Wednesday, November 26, 2008

On the Trail of Our Founders

Tomorrow is Thanksgiving here in America. The stated meaning of this holiday is a celebration of friendship and collaboration among the Pilgrims and the Indians, the anniversary of the day when they pooled their resources to celebrate harvest together.

The real story of the beginning of America is much less simple, more geographically diffuse, with more characters than the Pilgrims from England and the Wampanoag Tribe from coastal Massachusetts. The real story has Vikings and Spaniards and Indian tribes that once had massive agricultural empires. This is the story that Tony Horwitz attempts to trace in A Voyage Long And Strange.

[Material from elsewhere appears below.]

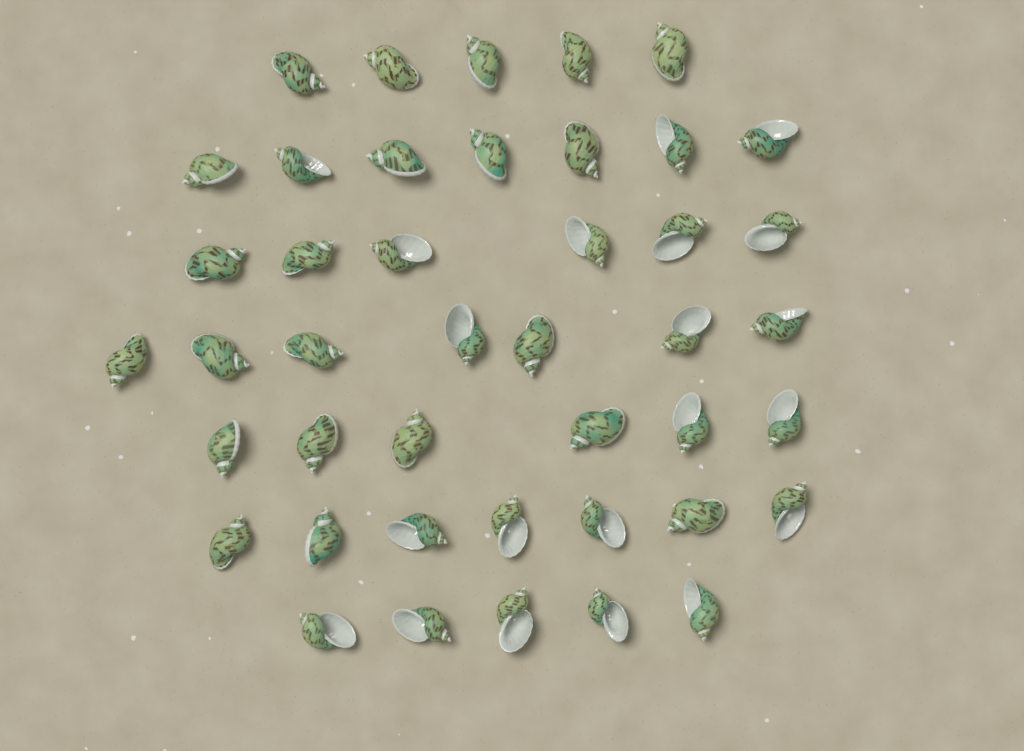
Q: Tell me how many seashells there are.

I loved Horwitz's other two books, but as I said last week, this one was missing something. About halfway through, I figured out what it was: a sidekick. In Confederates in the Attic, Horwitz's guide through much of the former Confederacy was the eccentric Robert Lee Hodge, a hardcore re-enactor who went on crash diets to maintain the appearance of a half-starved Confederate soldier, studied photographs of the dead on battlefields to improve the realism of both his gear and his deaths, and worked a menial job at Home Depot because they were willing to leave him off the schedule whenever he had a re-enactment to attend. In Blue Latitudes, his companion was the sardonic, adventurous Roger Williamson. In this book, he's flying solo and, like real-life solo travel, it tends to get monotonous.

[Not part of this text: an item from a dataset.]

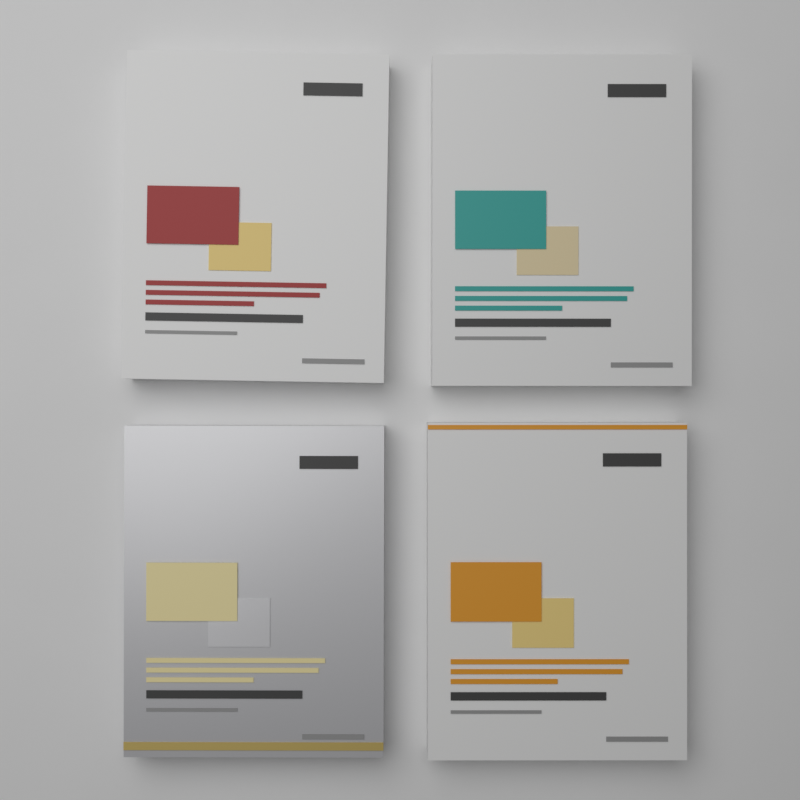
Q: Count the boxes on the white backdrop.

I was also complaining that Horwitz doesn't give enough time to the modern folks. I loved this aspect of his other books best, the way in which he took such a major event and showed how it influenced individual lives decades and centuries later. This book didn't do this as much. He meets a lot of interesting people: a wide variety of re-enactors; a woman involved in the "identification repentence" movement; members of the Paumunkey Tribe in Virginia, one of the few tribes that occupies their original lands as a result of one of the few treaties that was actually honored; Roanoke colony theorists, and members of several heritage societies like the Degree of Pocahontas and the First Families of Virginia. But most of them only get a couple of pages, and they seem more like eccentrics and less like living evidence of the impact of conquest and colonization.

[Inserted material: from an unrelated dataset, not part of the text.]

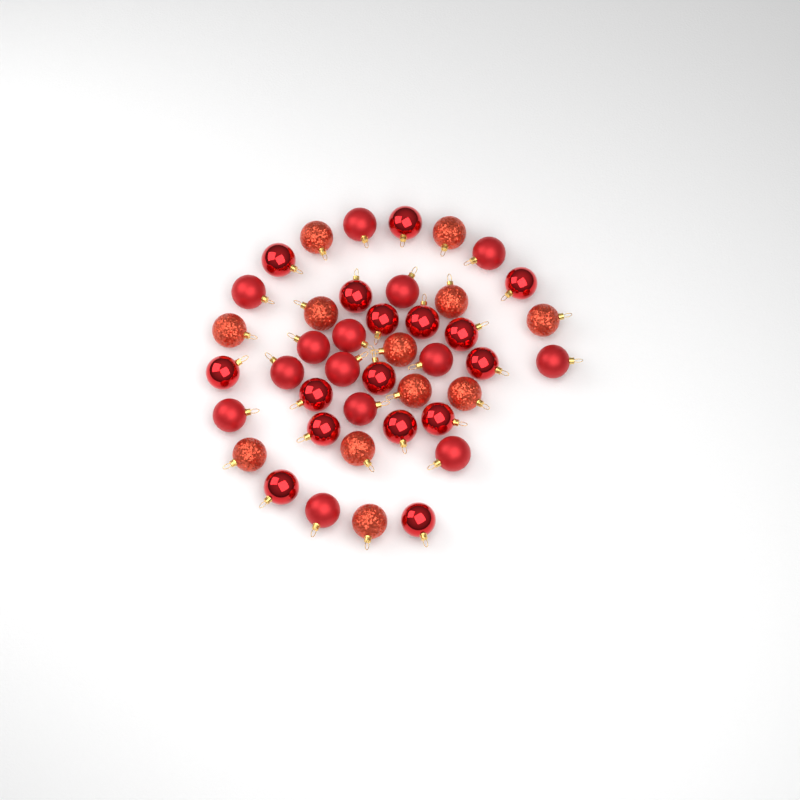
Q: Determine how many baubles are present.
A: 42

I guess I never really got into this one. I did like his final conclusion, about the dominance of myth over fact, and the ongoing power of Plymouth Rock and the Mayflower in American imagination. If I had picked up this book expecting something different -- a simple history of the exploration of North America, using primary source documents and interviews with modern experts -- I probably would have viewed the book differently. As it is, I was glad to be done with this one...and very sorry to be saying that.